Hundreds of people who came to watch their loved ones graduate from Coppin State University were turned away Saturday after the venue filled to capacity, and the staff suspected counterfeit tickets were to blame.
Clara Phillips came to Baltimore from Houston to watch her son, Stephen Calvit, walk across the stage to accept his master's degree. When she got inside the Joseph Meyerhoff Symphony Hall, she said staff closed the doors to the auditorium and things began to get rowdy. The scene became chaotic as people tried to push through, several witnesses said, with elderly people and children in danger of being shoved by the crowd. Police were summoned. Phillips, 58, said she left in a hurry.
Visibly upset, Phillips waited outside the Meyerhoff as the ceremony went on inside. She said she made special arrangements to get off work to attend the commencement ceremony.
"They're going to ask, how was the graduation?" Phillips said of her coworkers. "I'm going back to Texas to tell them I missed it."
A man who said he worked for the Meyerhoff but declined to give his name said the venue was filled to capacity about 20 minutes before the 9 a.m. ceremony. He estimated that 300 people were turned away and that officials suspect tickets were counterfeited. The fire code allows 2,440 people inside the hall, though staff let some people watch the ceremony on a television in the lobby. The Meyerhoff employee apologized to some who were standing outside the Meyerhoff's locked doors.
"It was a safety issue," he said of the decision to turn people away.
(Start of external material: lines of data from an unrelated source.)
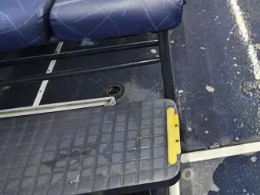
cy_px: -67
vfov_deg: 25.8
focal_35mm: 47
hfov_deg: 38.6
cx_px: 215
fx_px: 353
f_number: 2.2
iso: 640
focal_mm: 2.2
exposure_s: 1/24
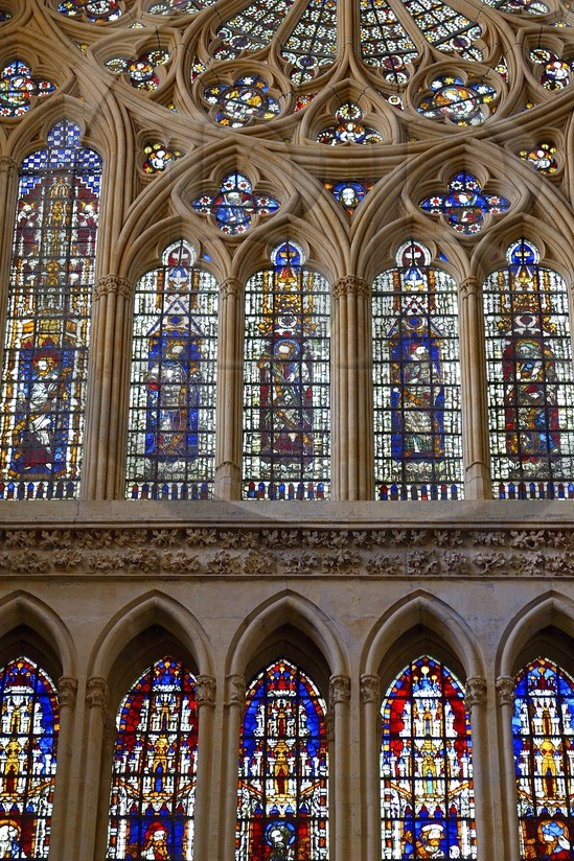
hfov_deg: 13.5
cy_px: 242
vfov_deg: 20.1
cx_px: 354
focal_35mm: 101
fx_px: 2416
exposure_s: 1/200
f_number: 4
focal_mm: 52
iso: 800
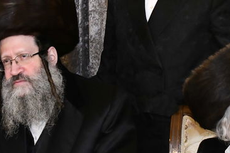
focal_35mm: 107
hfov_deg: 19.0
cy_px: 22
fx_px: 684
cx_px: 156
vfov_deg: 12.7
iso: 2000
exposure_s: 1/160
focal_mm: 28
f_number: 5.6
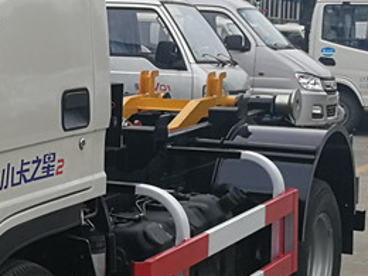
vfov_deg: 14.1
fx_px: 1116
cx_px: -229
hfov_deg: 16.5
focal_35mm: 105
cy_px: 122
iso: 50
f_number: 2.2
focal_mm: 3.95
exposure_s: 1/249
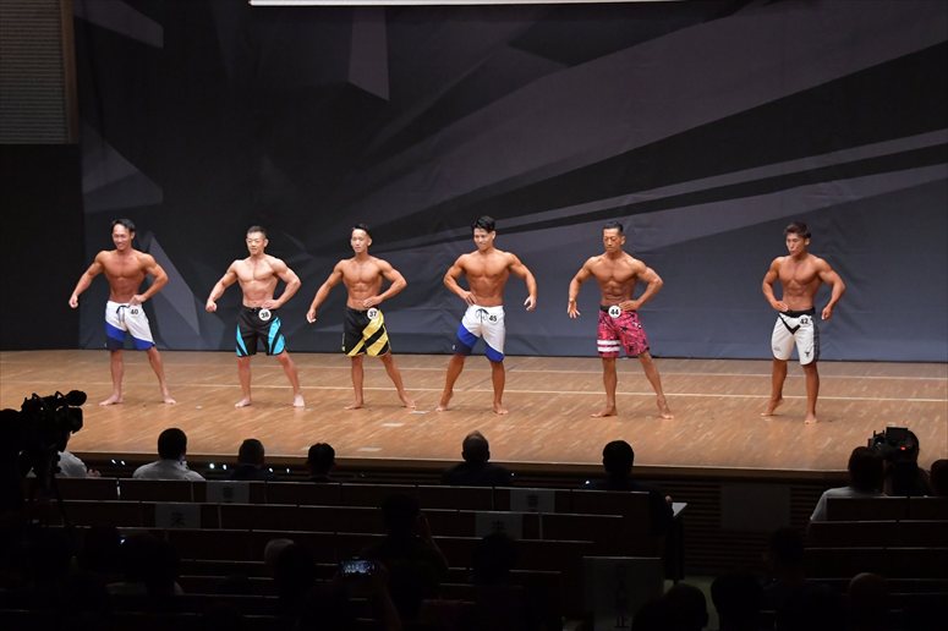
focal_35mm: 97
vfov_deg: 14.1
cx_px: 474
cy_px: 316
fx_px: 2553
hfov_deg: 21.0
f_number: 5.6
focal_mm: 65
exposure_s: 1/400
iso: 6400
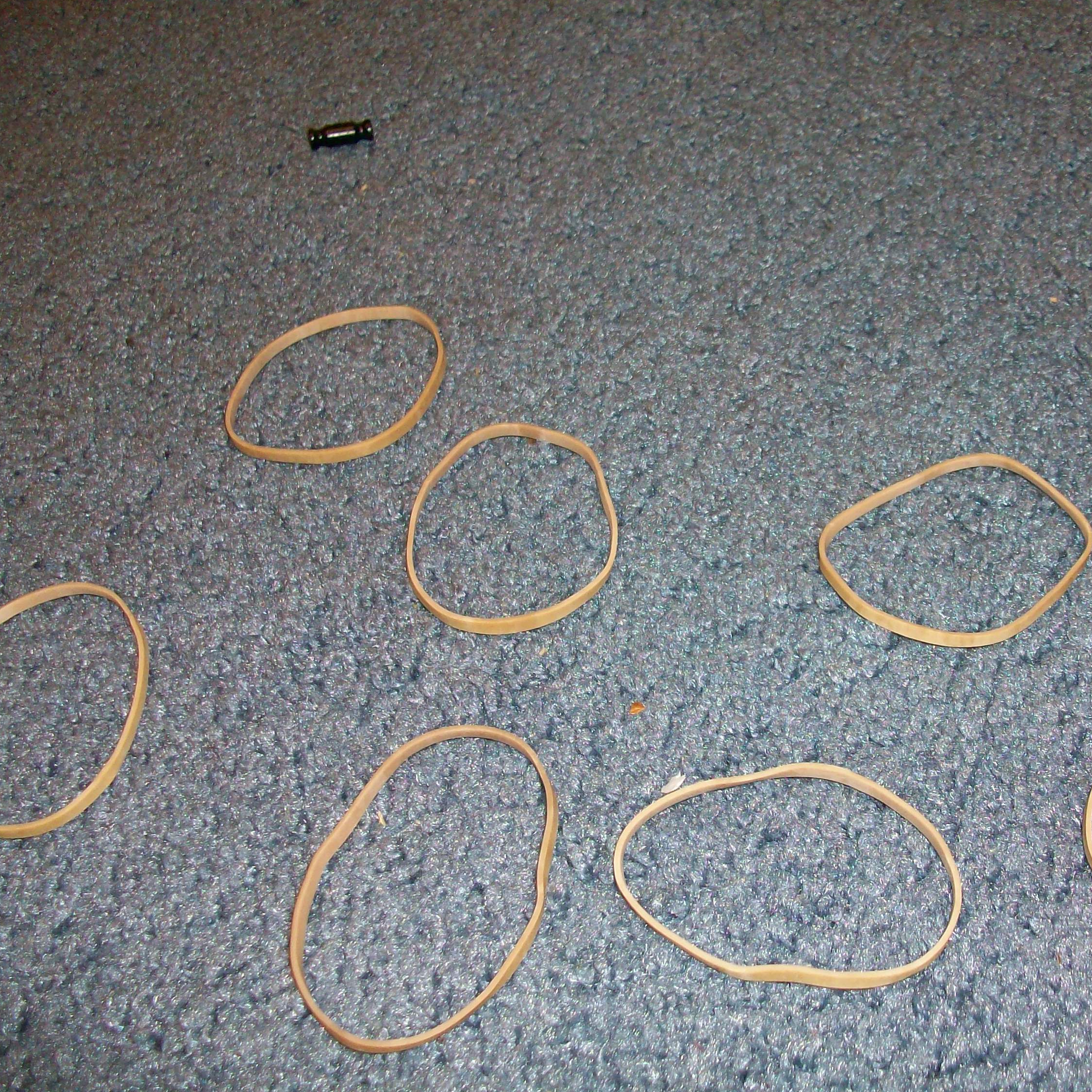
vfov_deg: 40.9
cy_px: 552
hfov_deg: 40.4
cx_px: 730
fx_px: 1463
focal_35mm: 41
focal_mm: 5.7
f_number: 2.8
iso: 160
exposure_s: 1/60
The tickets were all general admission and were not scanned, said the Meyerhoff employee and those who were turned away.
"Today, Coppin State graduated one of the largest classes in its 114-year history," Coppin spokeswoman Tiffany R. Jones said in a statement. "It's unfortunate that guests of graduates who arrived more than an hour into the ceremony, were not able to gain entry, as we were at capacity. Coppin State and the Meyerhoff are investigating the possibility of counterfeit tickets."
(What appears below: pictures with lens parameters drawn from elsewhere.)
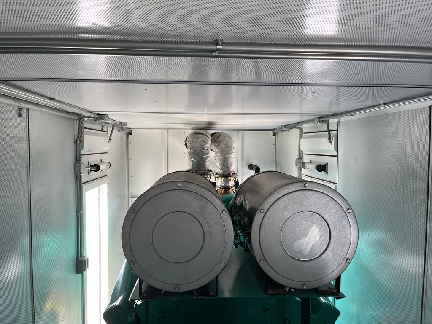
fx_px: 324
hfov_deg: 67.3
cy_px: 162
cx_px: 216
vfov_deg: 53.1
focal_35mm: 26
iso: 80
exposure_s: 1/121
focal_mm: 5.1
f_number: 1.6
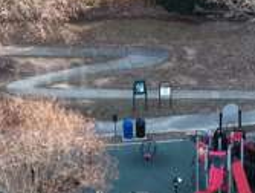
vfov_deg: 5.0
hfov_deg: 6.6
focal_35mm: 301
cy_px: 152
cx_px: 205
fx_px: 2222
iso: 125
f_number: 2.8
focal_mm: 19.35
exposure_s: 1/100
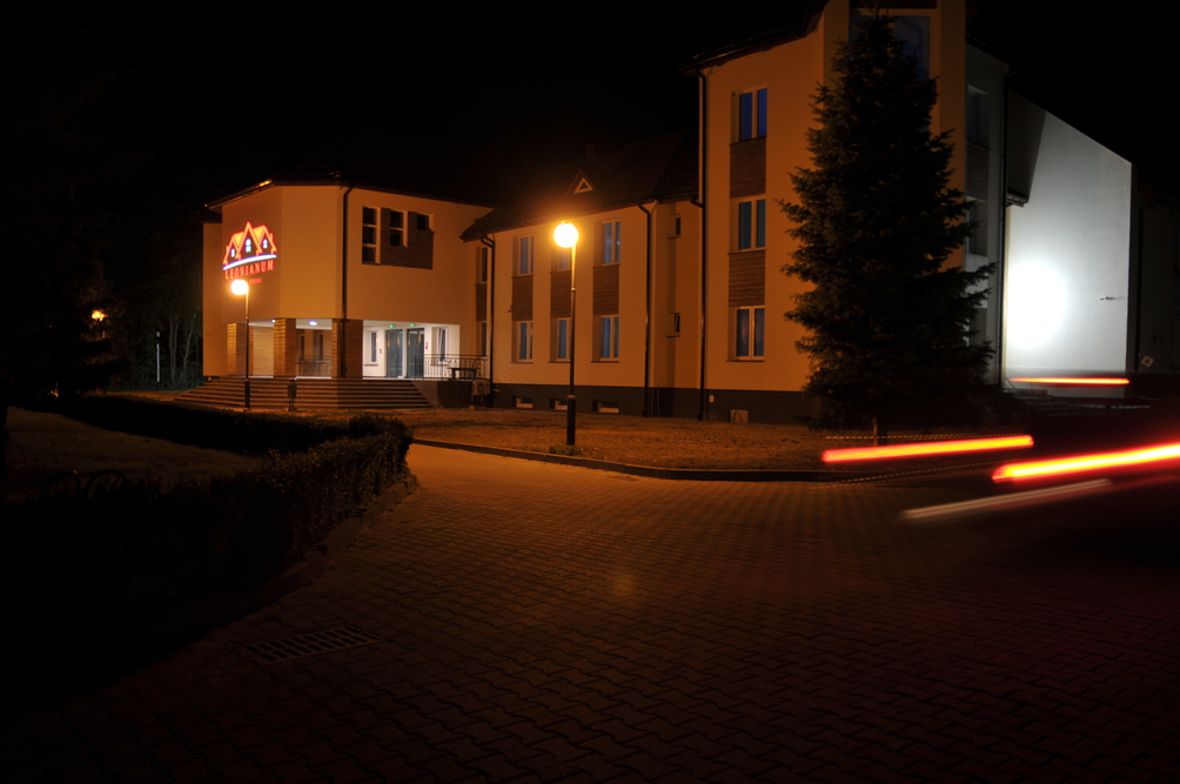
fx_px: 982
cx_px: 590
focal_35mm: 30
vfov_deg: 43.5
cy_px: 392
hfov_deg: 62.0
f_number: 2.8
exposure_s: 1/2.5
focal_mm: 20
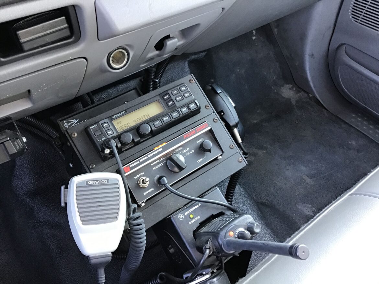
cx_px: 190
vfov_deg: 45.5
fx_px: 339
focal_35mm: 31
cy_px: 142
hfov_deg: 58.3
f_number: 2.4
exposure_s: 1/30
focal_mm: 3.3
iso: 125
Jimmy Cook, a Coppin alumnus who came to watch his stepson graduate, said the situation was "unbelievable."
"I'm very upset," said Cook, 61, of Baltimore. "Graduation is a one-in-a-lifetime moment, and to not be able to share that is very disappointing."
"It really doesn't make any sense," said Curtis Brunson, who dressed up in a suit and brought flowers to give to his graduating wife, Sallah. "A lot of people supported their loved ones so they could get here — this is the payoff. To not be able to see them get their diploma is a crying shame."